More critically, computer-crime investigators at the FBI have long relied on the database to track down bad actors on the web. In 2003, a senior official in the cyber division told Congress that his investigators were using WHOIS “almost every day.” He said that accurate database information was invaluable but that even when WHOIS returned inaccurate data it allowed investigators to serve subpoenas on the host to produce identifying information. WHOIS was important enough to the bureau’s activities that in 2008, it was looking to invest in creating a custom system to streamline access to the database. And as recently as 2016, the FBI noted that WHOIS plays a role in its investigations into worms, phishing, botnets, pharming, online gambling and online fraud. Even where the government could access the relevant information through other means when necessary, a fractured WHOIS system would substantially slow down those efforts.
Private security researchers and journalists could feel the effects of a fragmented system even more acutely than law enforcement. Brian Krebs writes:
WHOIS is probably the single most useful tool we have right now for tracking down cybercrooks and/or for disrupting their operations. On any given day I probably perform 20-30 different WHOIS queries; on days I’ve set aside for deep-dive research, I may run hundreds of WHOIS searches.
WHOIS records are a key way that researchers reach out to Web site owners when their sites are hacked to host phishing pages or to foist malware on visitors. These records also are indispensable for tracking down cybercrime victims, sources and the cybercrooks themselves. I remain extremely concerned about the potential impact of WHOIS records going dark across the board.
And while law enforcement has other legal mechanisms to compel at least some data to identify domain owners, private security researchers do not have the same authorities.
ICANN bears some of the blame for this debacle.
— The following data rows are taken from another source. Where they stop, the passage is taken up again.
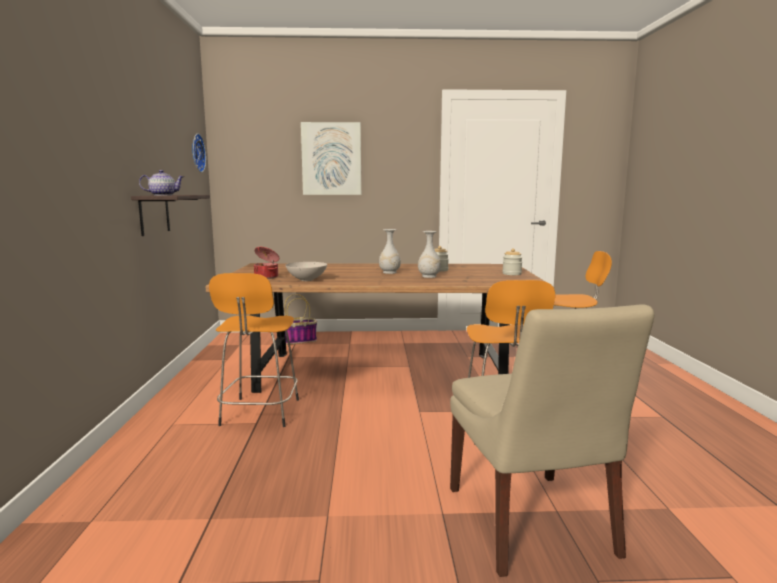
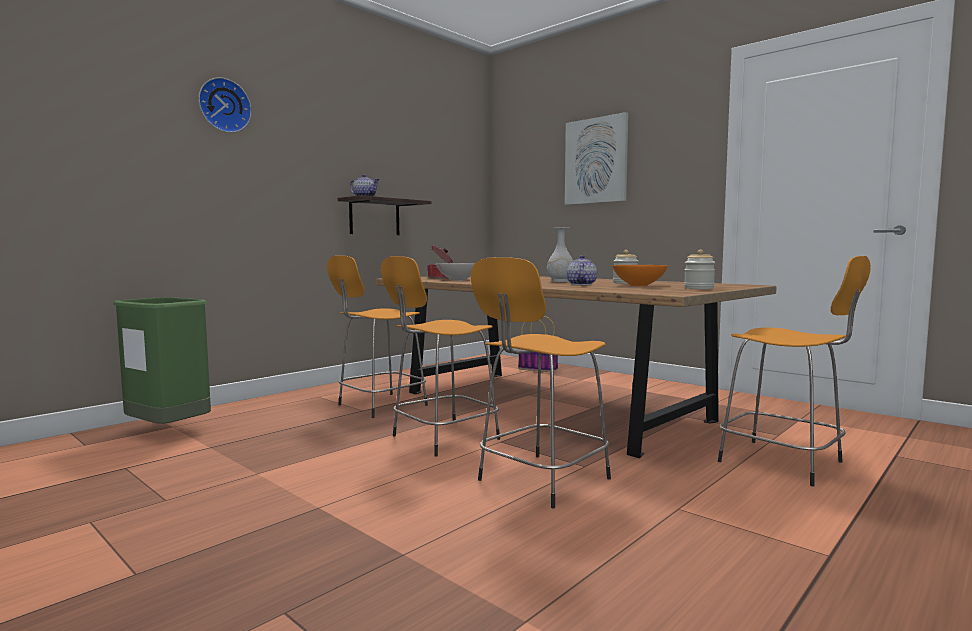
camera: 45 degrees right, 5 degrees down
(105, 528) = (168, 432): none -> green trash can
(196, 153) = (464, 167): wall clock -> wall clock (223, 106)
(380, 424) = (442, 438): none -> orange stool
(429, 276) = (581, 284): white vase -> teapot
(466, 273) = (640, 285): none -> orange bowl
(531, 524) = (354, 549): beige chair -> none

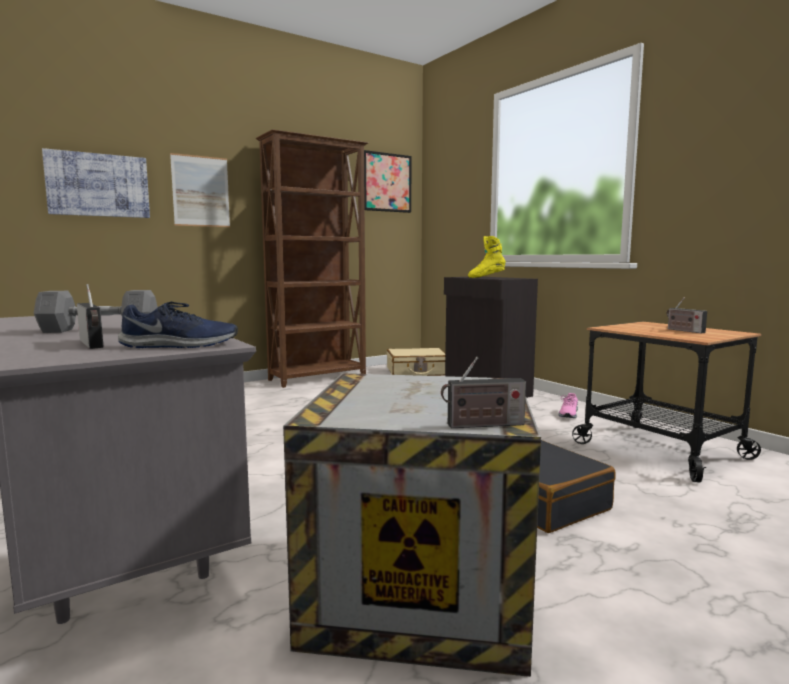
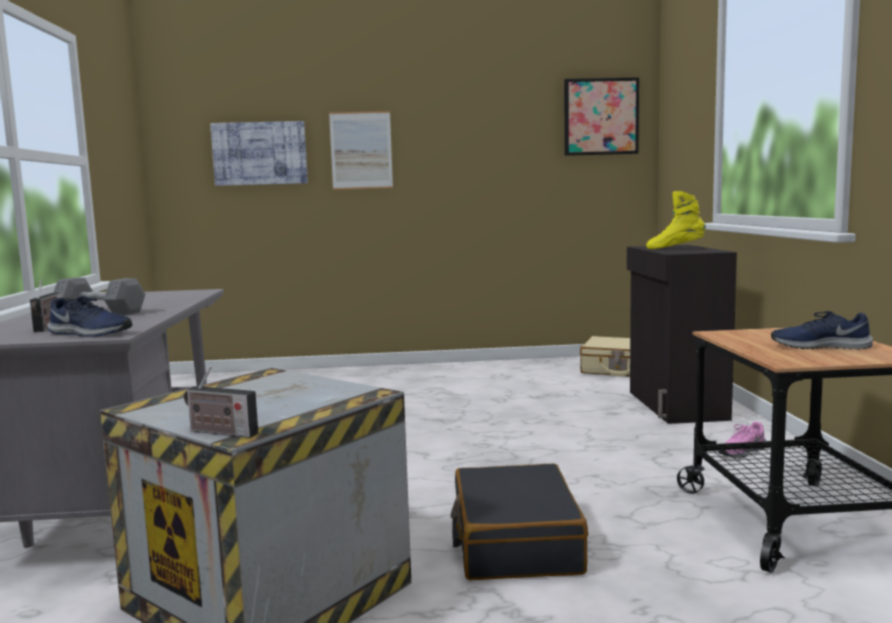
camera: 30 degrees right, 0 degrees up
(319, 378) = (492, 367): brown bookcase -> none
(683, 330) = (819, 346): radio -> blue shoe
By many accounts, it has ignored warnings from the EU for more than a decade and, though the EU Parliament approved the GDPR in 2016, ICANN began developing a compliance plan only six months ago. Although it is a position of ICANN’s own making, without a last-minute extension on GDPR enforcement from the EU, ICANN doesn’t have many options.
Allowing the WHOIS database to fracture is not a wise method to censure ICANN for its foot-dragging. With democracies under siege from online election interference and active-measures campaigns, this is no time to hamper governments’ and security researchers’ abilities to identify and arrest cyber threats. ICANN and the EU should find a mutually amicable arrangement soon.